> _What to do_:
1. Translate this sentence from the piece on AI risks into Spanish: "This is a legitimate, indeed a necessary concern."
2. In the rows, copy out the lines word for word, starting at the line containing "common name: Small heath" and ending at the line containing "kingdom: Fungi".

> _Text to read_:
New paths to AI disaster

I’ve never believed that robots dream of killing all humans. I don’t think paperclip maximisers are ever going to rule the world. And I don’t believe in the Singularity. But is AI heading in some dangerous directions? Oh yes.

In Forbes, Bernard Marr recently offered five predictions for the year ahead. They mostly strike me as pretty believable, though I’m less optimistic than he is about digital assistants and the likelihood of other impressive breakthroughs; he’s surely right that there will be more hype.

It’s his first two that prompted some apprehension on my part. He says…

  1. AI increasingly becomes a matter of international politics
  2. A Move Towards “Transparent AI”

Those are surely right; we’ve already seen serious discussion papers emerging from the EU and elsewhere, and one of the main concerns to have emerged recently is the matter of ‘transparency’ – the auditability of software. How is the computer making its decisions?

This is a legitimate, indeed a necessary concern. Once upon a time we could write out the algorithm embodied in any application and check how it worked. This is getting more difficult with software that learns for itself, and we’ve already seen disastrous cases where the AI picked up and amplified the biases of the organisation it was working for. Noticing that most top executives were white middle-aged men, it might decide to downgrade the evaluation of everyone else, for example. Cases like that need to be guarded against and managed; it ought to be feasible in such circumstances, by studying results even if it isn’t possible to look inside the ‘black box’.

But it starts to get difficult, because as machine learning moves on into more complex decision making, it increasingly becomes impossible to understand how the algorithms are playing out, and the desired outcomes may not be so clear. In fact it seems to me that full transparency may be impossible in principle, due to human limitations. How could that be? I’m not sure I can say – I’m no expert, and explaining something you don’t, by definition, understand, is a bit of a challenge anyway. In part the problem might be to do with how many items we can hold in mind, for example. It’s generally accepted that we can only hang on to about seven items (plus or minus a couple) in short-term memory. (There’s scope for discussion about such matters as what amounts to an item, and so on, but let’s not worry about the detail.) This means there is a definite limit to how many possible paths we can mentally follow at once, or to put it another way, how large a set of propositional disjunctions we can hang on to (‘either a or b, and if a, either c, d, or e, while if b, f or g… and there we go). Human brains can deal with this by structuring decisions to break them into smaller chunks, using a pencil and paper, and so on. Perhaps, though, there are things that you can only understand by grasping twenty alternatives simultaneously. Very likely there are other cognitive issues we simply can’t recognise; we just see a system doing a great job in ways we can’t fathom.

> _Extracted records_:

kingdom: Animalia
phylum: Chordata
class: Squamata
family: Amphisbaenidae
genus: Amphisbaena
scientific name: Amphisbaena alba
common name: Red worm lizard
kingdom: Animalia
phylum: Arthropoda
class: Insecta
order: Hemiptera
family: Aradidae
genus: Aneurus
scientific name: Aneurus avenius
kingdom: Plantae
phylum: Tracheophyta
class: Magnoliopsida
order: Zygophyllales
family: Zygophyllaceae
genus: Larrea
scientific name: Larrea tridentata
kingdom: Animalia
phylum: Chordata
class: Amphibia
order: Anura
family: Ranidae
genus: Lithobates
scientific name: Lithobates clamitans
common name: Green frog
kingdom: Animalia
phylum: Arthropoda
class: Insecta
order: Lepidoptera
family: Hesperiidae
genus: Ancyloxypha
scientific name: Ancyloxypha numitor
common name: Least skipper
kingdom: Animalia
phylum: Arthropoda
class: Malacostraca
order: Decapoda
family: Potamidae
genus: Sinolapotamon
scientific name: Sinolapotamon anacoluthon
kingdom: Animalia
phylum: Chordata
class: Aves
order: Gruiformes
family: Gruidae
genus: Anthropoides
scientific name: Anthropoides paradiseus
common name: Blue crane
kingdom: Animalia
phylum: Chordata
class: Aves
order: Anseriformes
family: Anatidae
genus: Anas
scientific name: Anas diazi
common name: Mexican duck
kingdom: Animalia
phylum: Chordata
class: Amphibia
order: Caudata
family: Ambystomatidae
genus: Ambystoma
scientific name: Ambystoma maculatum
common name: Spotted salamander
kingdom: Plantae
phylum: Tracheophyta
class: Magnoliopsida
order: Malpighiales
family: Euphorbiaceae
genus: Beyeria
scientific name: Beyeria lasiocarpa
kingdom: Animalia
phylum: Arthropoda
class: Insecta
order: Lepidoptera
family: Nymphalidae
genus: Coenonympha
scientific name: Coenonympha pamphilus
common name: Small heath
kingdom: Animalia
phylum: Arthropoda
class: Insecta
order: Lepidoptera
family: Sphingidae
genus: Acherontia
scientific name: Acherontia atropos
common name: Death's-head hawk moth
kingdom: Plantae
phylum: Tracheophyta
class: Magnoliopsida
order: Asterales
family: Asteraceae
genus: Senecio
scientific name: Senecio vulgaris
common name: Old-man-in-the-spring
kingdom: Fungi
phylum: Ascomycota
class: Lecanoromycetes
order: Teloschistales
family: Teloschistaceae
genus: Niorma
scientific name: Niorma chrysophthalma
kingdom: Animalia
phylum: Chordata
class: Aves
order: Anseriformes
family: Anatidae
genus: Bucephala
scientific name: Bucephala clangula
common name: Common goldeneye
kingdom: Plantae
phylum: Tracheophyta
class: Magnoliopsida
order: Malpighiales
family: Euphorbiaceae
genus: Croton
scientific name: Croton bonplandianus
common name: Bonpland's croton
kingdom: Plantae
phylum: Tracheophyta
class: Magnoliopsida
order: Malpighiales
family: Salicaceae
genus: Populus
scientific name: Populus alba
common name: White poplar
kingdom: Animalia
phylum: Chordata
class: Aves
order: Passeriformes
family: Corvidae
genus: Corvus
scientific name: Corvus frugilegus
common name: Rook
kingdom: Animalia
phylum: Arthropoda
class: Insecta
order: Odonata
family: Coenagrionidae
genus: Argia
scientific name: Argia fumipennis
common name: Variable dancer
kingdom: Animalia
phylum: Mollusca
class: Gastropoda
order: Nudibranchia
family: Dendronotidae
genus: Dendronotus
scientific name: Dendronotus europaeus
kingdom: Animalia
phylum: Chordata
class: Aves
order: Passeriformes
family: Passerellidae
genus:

> _Task answers_:
1. Esta es una preocupación legítima, de hecho necesaria.

2.
common name: Small heath
kingdom: Animalia
phylum: Arthropoda
class: Insecta
order: Lepidoptera
family: Sphingidae
genus: Acherontia
scientific name: Acherontia atropos
common name: Death's-head hawk moth
kingdom: Plantae
phylum: Tracheophyta
class: Magnoliopsida
order: Asterales
family: Asteraceae
genus: Senecio
scientific name: Senecio vulgaris
common name: Old-man-in-the-spring
kingdom: Fungi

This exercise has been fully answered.